Imposible no prestar atención a su mensaje tanto como a sus imágenes.
De no ser así no hablaría de ello. No hubo de pasar mucho tiempo para
medir el alcance de dicha campaña en la mente de los chilenos. Tras el
triunfo de la Unidad Popular brota la siembra anticomunista.

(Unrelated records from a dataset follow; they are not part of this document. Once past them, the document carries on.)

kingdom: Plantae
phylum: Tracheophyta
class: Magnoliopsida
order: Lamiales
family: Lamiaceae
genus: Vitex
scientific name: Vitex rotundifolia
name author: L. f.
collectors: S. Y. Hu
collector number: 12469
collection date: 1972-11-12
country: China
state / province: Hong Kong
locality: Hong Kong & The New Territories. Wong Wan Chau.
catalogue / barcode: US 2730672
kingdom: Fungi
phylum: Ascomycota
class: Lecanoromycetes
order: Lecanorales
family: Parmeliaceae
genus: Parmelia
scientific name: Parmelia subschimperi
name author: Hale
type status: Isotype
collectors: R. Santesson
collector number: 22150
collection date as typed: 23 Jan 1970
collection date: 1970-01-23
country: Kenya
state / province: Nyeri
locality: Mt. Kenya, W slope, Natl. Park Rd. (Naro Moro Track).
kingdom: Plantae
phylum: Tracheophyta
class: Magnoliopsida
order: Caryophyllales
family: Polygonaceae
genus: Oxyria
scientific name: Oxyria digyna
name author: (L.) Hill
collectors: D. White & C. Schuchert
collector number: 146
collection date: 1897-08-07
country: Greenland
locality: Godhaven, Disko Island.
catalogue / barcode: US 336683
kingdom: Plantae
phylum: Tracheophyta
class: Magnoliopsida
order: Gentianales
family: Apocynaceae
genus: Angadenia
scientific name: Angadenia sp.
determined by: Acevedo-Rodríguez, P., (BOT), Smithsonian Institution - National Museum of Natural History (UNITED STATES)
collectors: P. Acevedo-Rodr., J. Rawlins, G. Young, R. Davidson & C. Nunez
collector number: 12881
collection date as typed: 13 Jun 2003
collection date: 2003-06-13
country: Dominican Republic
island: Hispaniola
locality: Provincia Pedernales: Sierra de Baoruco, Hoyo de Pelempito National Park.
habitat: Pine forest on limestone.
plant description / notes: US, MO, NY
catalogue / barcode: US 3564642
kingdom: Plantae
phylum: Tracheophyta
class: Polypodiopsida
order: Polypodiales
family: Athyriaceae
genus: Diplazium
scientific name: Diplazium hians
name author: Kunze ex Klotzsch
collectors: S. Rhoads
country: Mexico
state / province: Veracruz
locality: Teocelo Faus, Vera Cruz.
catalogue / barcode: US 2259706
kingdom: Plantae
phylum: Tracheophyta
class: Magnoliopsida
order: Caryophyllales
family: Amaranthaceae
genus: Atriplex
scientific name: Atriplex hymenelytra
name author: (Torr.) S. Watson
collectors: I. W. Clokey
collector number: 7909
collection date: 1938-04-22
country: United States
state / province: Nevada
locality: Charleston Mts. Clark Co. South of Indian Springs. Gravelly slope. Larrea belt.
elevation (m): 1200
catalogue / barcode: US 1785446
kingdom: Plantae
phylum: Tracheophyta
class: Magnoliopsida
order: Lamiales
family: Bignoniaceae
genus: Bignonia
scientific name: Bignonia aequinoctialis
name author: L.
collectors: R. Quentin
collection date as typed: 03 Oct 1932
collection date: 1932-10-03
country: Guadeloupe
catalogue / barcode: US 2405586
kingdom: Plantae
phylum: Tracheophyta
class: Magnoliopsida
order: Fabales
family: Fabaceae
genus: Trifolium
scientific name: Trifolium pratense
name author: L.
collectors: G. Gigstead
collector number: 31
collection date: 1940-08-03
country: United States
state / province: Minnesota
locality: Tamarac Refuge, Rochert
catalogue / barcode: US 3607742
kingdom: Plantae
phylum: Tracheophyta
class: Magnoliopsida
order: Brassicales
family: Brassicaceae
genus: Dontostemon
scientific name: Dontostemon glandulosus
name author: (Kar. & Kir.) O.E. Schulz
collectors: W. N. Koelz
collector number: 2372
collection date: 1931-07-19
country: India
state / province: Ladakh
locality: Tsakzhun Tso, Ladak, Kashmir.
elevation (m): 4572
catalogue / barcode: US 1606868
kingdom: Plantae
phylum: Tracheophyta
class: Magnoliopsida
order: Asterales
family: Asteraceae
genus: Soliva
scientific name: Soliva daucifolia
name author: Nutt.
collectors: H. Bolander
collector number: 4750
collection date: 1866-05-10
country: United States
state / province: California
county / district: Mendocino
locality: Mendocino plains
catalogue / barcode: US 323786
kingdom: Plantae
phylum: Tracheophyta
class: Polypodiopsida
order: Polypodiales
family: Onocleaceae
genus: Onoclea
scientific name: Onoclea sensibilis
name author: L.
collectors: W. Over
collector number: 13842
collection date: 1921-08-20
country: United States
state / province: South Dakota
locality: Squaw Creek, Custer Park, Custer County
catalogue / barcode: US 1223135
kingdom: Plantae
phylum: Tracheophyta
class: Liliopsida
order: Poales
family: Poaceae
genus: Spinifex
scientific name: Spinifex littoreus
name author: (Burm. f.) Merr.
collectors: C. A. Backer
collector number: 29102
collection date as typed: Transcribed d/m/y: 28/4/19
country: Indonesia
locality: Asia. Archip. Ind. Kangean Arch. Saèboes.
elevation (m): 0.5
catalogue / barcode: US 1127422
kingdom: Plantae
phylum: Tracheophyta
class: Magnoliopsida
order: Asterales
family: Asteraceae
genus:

 En 1964, los demócrata-cristianos bautizaron su campaña electoral con
el eslogan: “revolución en libertad”. Se trataba de crear distancias
con un hecho significativo. El 1ro. de Enero de 1959 se producía el
triunfo de la Revolución Cubana. Un ejemplo que atraía a las clases
explotadas y dominadas en su lucha contra el imperialismo y en su
proyecto nacionalista. Los deseos de reforma agraria y los anhelos de
justicia social se propagaron bajo la fórmula de movimientos
insurreccionales. Tras Cuba, sirva de ejemplo, se produce, entre
otros, el nacimiento del Frente Sandinista de Liberación Nacional en
Nicaragua. La Revolución Cubana creó simpatías y desplegó el
sentimiento de un nacionalismo popular, antimperialista. El texto de
Fidel Castro,  La historia me absolverá circula entre la izquierda y
se proyecta en el debate intelectual. Es un alegato contra la
injusticia social y la guerra justa contra las tiranías. Los nombres
de Camilo Cienfuegos, Haydée Santamaría, El Che, cobran vida épica en
el continente y se unen a José Martí o Maceo, entre otros.

 Fue el inicio de una etapa que cambió el curso de la historia de
América Latina para siempre. Nada será igual desde su declaración como
primer estado socialista. La I y II Declaración de La Habana son un
punto de no retorno. Dentro de la Guerra Fría y la concepción de
seguridad hemisférica, los EE.UU. dieron un vuelco a su estrategia. El
recién elegido presidente John Kennedy siguió la linea de Eisenhower
con sus programas de frenar el impulso cubano en el resto de la
región. Desde la invasión de Bahía de Cochinos, conocida como
operación Pluto orquestada desde Guatemala, y los planes de sabotaje,
hasta la invención de la Alianza para el Progreso forman parte de una
política intervencionista y de desestabilización.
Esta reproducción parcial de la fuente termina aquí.